We are almost sure that genetics (and perhaps nutrition) are the main determinants of IQ. We won't have a complete answer until most of the genes that affect intelligence are found. With regard to your specific question of if educational attainment is the main factor in causing IQ to increase, that would mean that everyone at high-school would have the same IQ because they all have the same educational attainment (inasmuch as what "educational attainment" means in this paper). Wealth of one's parents is a harder problem. I believe that it is not a significant contributing factor beyond not being malnourished. This is based on the fact that the average IQ of some poor countries is higher than the average IQ of some richer countries. But like I said a complete solution to this problem, or – more boldly – an answer that blank-slatists would have no choice but to accept, would involve a more complete understanding of the genetic component including most genes as well as relevant ncDNA sequences.
Even if genetics is the "main determinant" what does that mean? Is it the the plurality of determinants? 51% correlation? 99%? Depending on the number, there's lots of room there for other factors.
I think you're oversimplifying with your example regarding educational attainment. The results say it's not a 1:1, so not all high school students would be marked the same, but it would mean that if you finished your post doc you're likely to score higher than someone who didn't complete grade 9. Would we argue that graduating high school or going on to do graduate work is simply as a matter of intelligence and not a more complex web of economic, social, and cultural factors?
I think you missed my point re. educational attainment. My point is that if education attainment only exists as a difference after high-school (for the most part). Therefore if "IQ follows educational attainment" IQ would be the same until after high-school. I do think wealth, nutrition and education have some effect on IQ. I do not know to what extent. You had asked if we are sure that IQ follows those other factors. To answer completely, IQ follows genetics as well as other factors, mainly genetics. I truly believe that this is a scientific question that can be answered with observation. I think in twenty years or less we will have cataloged most of the genes that affect intelligence and the nature vs. nurture argument will have a direct answer. (or, at least, the nature side of the equation will be mostly solved.) Currently the hardware to collect this data is expensive (Illumina machines are $1M last I checked) and the methods of analyzing the data are somewhat crude (eg. GWAS). As these two fronts advance more and more genes will be found until most of it is known.

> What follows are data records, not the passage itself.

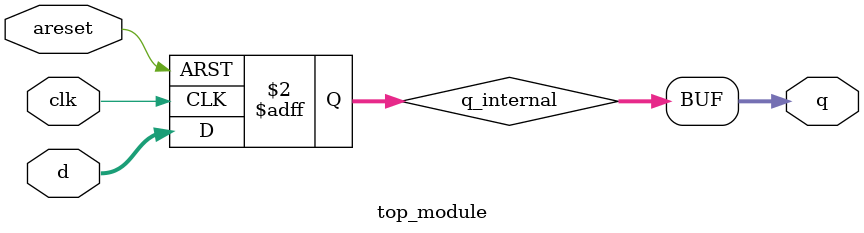
<source format=sv>
module top_module(
	input clk,
	input [7:0] d,
	input areset,
	output reg [7:0] q);

	reg [7:0] q_internal;

	always @(posedge clk or posedge areset) begin
		if (areset)
			q_internal <= 8'b0;
		else
			q_internal <= d;
	end

	assign q = q_internal;

endmodule

</source>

My subjective impression from the correlation studies that I have seen is that the remainder largely is a long list of purely negative factors - i.e. in the "nurture" stage there are many ways to screw up the development of children with a large impact, but limited ways to meaningfully improve it over the genetic 'baseline'.
I.e. the correlation of nutrition in IQ is mostly driven by malnutrition, not by differences between great nutrition and mediocre nutrition; the impact of parenting is heavily driven by the outlier cases of severe abuse or deprivation, not the differences between great parenting and mediocre parenting, the impact of peer groups is largely set by the minority of cases that result in severe addiction or gang membership, not the difference between lousy friends and great friends, etc - that's the pattern that I seem to see there.

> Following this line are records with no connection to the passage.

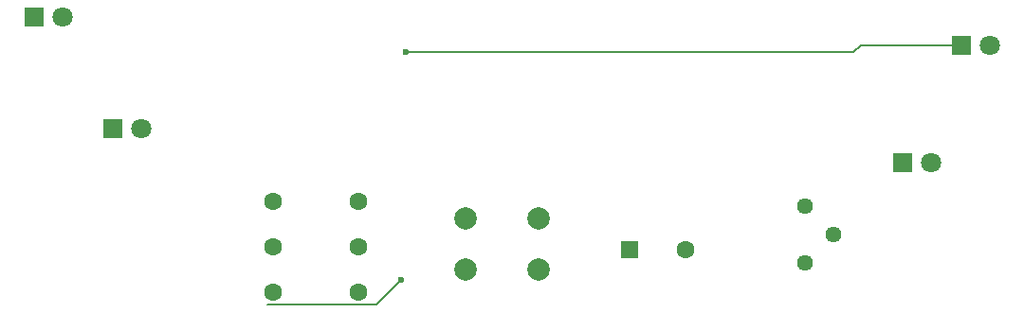
<source format=gbl>
G04 #@! TF.GenerationSoftware,KiCad,Pcbnew,9.0.2*
G04 #@! TF.CreationDate,2025-06-29T23:08:07-05:00*
G04 #@! TF.ProjectId,project-solder,70726f6a-6563-4742-9d73-6f6c6465722e,rev?*
G04 #@! TF.SameCoordinates,Original*
G04 #@! TF.FileFunction,Copper,L2,Bot*
G04 #@! TF.FilePolarity,Positive*
%FSLAX46Y46*%
G04 Gerber Fmt 4.6, Leading zero omitted, Abs format (unit mm)*
G04 Created by KiCad (PCBNEW 9.0.2) date 2025-06-29 23:08:07*
%MOMM*%
%LPD*%
G01*
G04 APERTURE LIST*
G04 Aperture macros list*
%AMRoundRect*
0 Rectangle with rounded corners*
0 $1 Rounding radius*
0 $2 $3 $4 $5 $6 $7 $8 $9 X,Y pos of 4 corners*
0 Add a 4 corners polygon primitive as box body*
4,1,4,$2,$3,$4,$5,$6,$7,$8,$9,$2,$3,0*
0 Add four circle primitives for the rounded corners*
1,1,$1+$1,$2,$3*
1,1,$1+$1,$4,$5*
1,1,$1+$1,$6,$7*
1,1,$1+$1,$8,$9*
0 Add four rect primitives between the rounded corners*
20,1,$1+$1,$2,$3,$4,$5,0*
20,1,$1+$1,$4,$5,$6,$7,0*
20,1,$1+$1,$6,$7,$8,$9,0*
20,1,$1+$1,$8,$9,$2,$3,0*%
G04 Aperture macros list end*
G04 #@! TA.AperFunction,ComponentPad*
%ADD10C,1.440000*%
G04 #@! TD*
G04 #@! TA.AperFunction,ComponentPad*
%ADD11R,1.800000X1.800000*%
G04 #@! TD*
G04 #@! TA.AperFunction,ComponentPad*
%ADD12C,1.800000*%
G04 #@! TD*
G04 #@! TA.AperFunction,ComponentPad*
%ADD13RoundRect,0.250000X-0.550000X-0.550000X0.550000X-0.550000X0.550000X0.550000X-0.550000X0.550000X0*%
G04 #@! TD*
G04 #@! TA.AperFunction,ComponentPad*
%ADD14C,1.600000*%
G04 #@! TD*
G04 #@! TA.AperFunction,ComponentPad*
%ADD15C,2.000000*%
G04 #@! TD*
G04 #@! TA.AperFunction,ViaPad*
%ADD16C,0.600000*%
G04 #@! TD*
G04 #@! TA.AperFunction,Conductor*
%ADD17C,0.200000*%
G04 #@! TD*
G04 APERTURE END LIST*
D10*
G04 #@! TO.P,RV2,1,1*
G04 #@! TO.N,Net-(BT1--)*
X217500000Y-102000000D03*
G04 #@! TO.P,RV2,2,2*
G04 #@! TO.N,Net-(D4-K)*
X220040000Y-99460000D03*
G04 #@! TO.P,RV2,3,3*
G04 #@! TO.N,unconnected-(RV2-Pad3)*
X217500000Y-96920000D03*
G04 #@! TD*
D11*
G04 #@! TO.P,D1,1,K*
G04 #@! TO.N,Net-(D1-K)*
X148725000Y-80000000D03*
D12*
G04 #@! TO.P,D1,2,A*
G04 #@! TO.N,Net-(D1-A)*
X151265000Y-80000000D03*
G04 #@! TD*
D13*
G04 #@! TO.P,C1,1*
G04 #@! TO.N,Net-(D1-A)*
X201894698Y-100791925D03*
D14*
G04 #@! TO.P,C1,2*
G04 #@! TO.N,Net-(BT1--)*
X206894698Y-100791925D03*
G04 #@! TD*
D15*
G04 #@! TO.P,SW1,1,1*
G04 #@! TO.N,Net-(BT1-+)*
X187250000Y-98041925D03*
X193750000Y-98041925D03*
G04 #@! TO.P,SW1,2,2*
G04 #@! TO.N,Net-(D1-A)*
X187250000Y-102541925D03*
X193750000Y-102541925D03*
G04 #@! TD*
D14*
G04 #@! TO.P,R2,1*
G04 #@! TO.N,Net-(D2-K)*
X170000000Y-100550000D03*
G04 #@! TO.P,R2,2*
G04 #@! TO.N,Net-(BT1--)*
X177620000Y-100550000D03*
G04 #@! TD*
D11*
G04 #@! TO.P,D3,1,K*
G04 #@! TO.N,Net-(D3-K)*
X231460000Y-82500000D03*
D12*
G04 #@! TO.P,D3,2,A*
G04 #@! TO.N,Net-(D1-A)*
X234000000Y-82500000D03*
G04 #@! TD*
D11*
G04 #@! TO.P,D2,1,K*
G04 #@! TO.N,Net-(D2-K)*
X155725000Y-90000000D03*
D12*
G04 #@! TO.P,D2,2,A*
G04 #@! TO.N,Net-(D1-A)*
X158265000Y-90000000D03*
G04 #@! TD*
D14*
G04 #@! TO.P,R3,1*
G04 #@! TO.N,Net-(D3-K)*
X170000000Y-104600000D03*
G04 #@! TO.P,R3,2*
G04 #@! TO.N,Net-(BT1--)*
X177620000Y-104600000D03*
G04 #@! TD*
G04 #@! TO.P,R1,1*
G04 #@! TO.N,Net-(D1-K)*
X170000000Y-96500000D03*
G04 #@! TO.P,R1,2*
G04 #@! TO.N,Net-(BT1--)*
X177620000Y-96500000D03*
G04 #@! TD*
D11*
G04 #@! TO.P,D4,1,K*
G04 #@! TO.N,Net-(D4-K)*
X226225000Y-93000000D03*
D12*
G04 #@! TO.P,D4,2,A*
G04 #@! TO.N,Net-(BT1-+)*
X228765000Y-93000000D03*
G04 #@! TD*
D16*
G04 #@! TO.N,Net-(BT1-+)*
X181459265Y-103540735D03*
G04 #@! TO.N,Net-(D3-K)*
X181862986Y-83117441D03*
G04 #@! TD*
D17*
G04 #@! TO.N,Net-(BT1-+)*
X181459265Y-103540735D02*
X179299000Y-105701000D01*
X179299000Y-105701000D02*
X169543950Y-105701000D01*
G04 #@! TO.N,Net-(D3-K)*
X221882559Y-83117441D02*
X222500000Y-82500000D01*
X222500000Y-82500000D02*
X231460000Y-82500000D01*
X181862986Y-83117441D02*
X221882559Y-83117441D01*
G04 #@! TD*
M02*

</source>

Do you have a source for that claim? Might you be misquoting a different popular statistic that g accounts for roughly have of intelligence between individuals? Or perhaps the figure that intelligence is about 50% heritable?[0] It is important to note that heritability of a trait and the extent to which a trait is genetically caused are not the same. It is possible for a trait to be eg. 80% caused by genetics and only 60% heritable, even on the average. This can be the case where the trait is defined by multiple genes (and non-coding DNA) where the proportion of the different genes matters and where specific combinations of genes are necessary. Also heritability of intelligence has been reported as higher than 75%.
The article may be conflating genetics with other types of biological hereditability, (such as epigenetics?) however I think that is generally pretty common and fine in every lay conversations.
If you control for socioeconomic status of the parents (which does have a big impact and definitely has to be controlled for, and is controlled for in every reasonable study), the socioeconomic status and educational attainment of the kids is still correlated with their IQ.